Source document:
——

Let $ABC$ be a triangle and denote its area by $k = \mathrm{area}(ABC)$. I want to divide $ABC$ into two sub-triangles $ABE$ and $AEC$ such that $\mathrm{area}(ABE) = t$ and $\mathrm{area}(AEC) = k-t$ for some $t < k$.
Is it possible to find $E$ exactly? By "exactly" I mean that you could get an arbitrarily close approximation by repeatedly bisecting the edge $BC$ to find the split point $E$.
On
$A_{\triangle ABC}=\frac{1}{2}BC\cdot h=k \implies BC=\frac{2k}{h}$ ($h$ is a height from point $A$)
$A_{\triangle ABE}=\frac{1}{2}BE\cdot h=t \implies BE=\frac{2t}{h}$
$A_{\triangle ACE}=\frac{1}{2}(BC-CE)\cdot h=\frac{1}{2}(\frac{2k}{h}-\frac{2t}{h})\cdot h=k-t$
Thus, $BC:BE=k:t$ so $BE=\frac{2t}{h}=\frac{t}{k}BC$ .
I'm not sure what you mean by "compute this exactly". To find the point $E$ on the side $BC$, you can compare the formulae for the areas of the new and original triangles $ABE$ and $ABC$. Assuming $BC$ and $BE$ as the bases in the function $1/2 \times base \times height$, the height remains unchanged and the ratio of the areas will be $t/k$ giving you $BE = BC \times t/k$

——

Information:
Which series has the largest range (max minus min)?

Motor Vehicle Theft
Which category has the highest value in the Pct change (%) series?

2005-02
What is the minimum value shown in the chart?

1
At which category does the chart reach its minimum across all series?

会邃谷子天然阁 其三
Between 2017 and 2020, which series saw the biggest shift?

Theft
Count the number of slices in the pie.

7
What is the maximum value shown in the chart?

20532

——

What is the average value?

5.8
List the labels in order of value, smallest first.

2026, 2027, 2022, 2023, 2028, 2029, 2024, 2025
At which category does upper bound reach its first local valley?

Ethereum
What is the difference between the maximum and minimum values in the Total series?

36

——

From the thread on splitting a triangle by area, copy word for word the stretch from "Is it possible" through "split point $E$.".

Is it possible to find $E$ exactly? By "exactly" I mean that you could get an arbitrarily close approximation by repeatedly bisecting the edge $BC$ to find the split point $E$.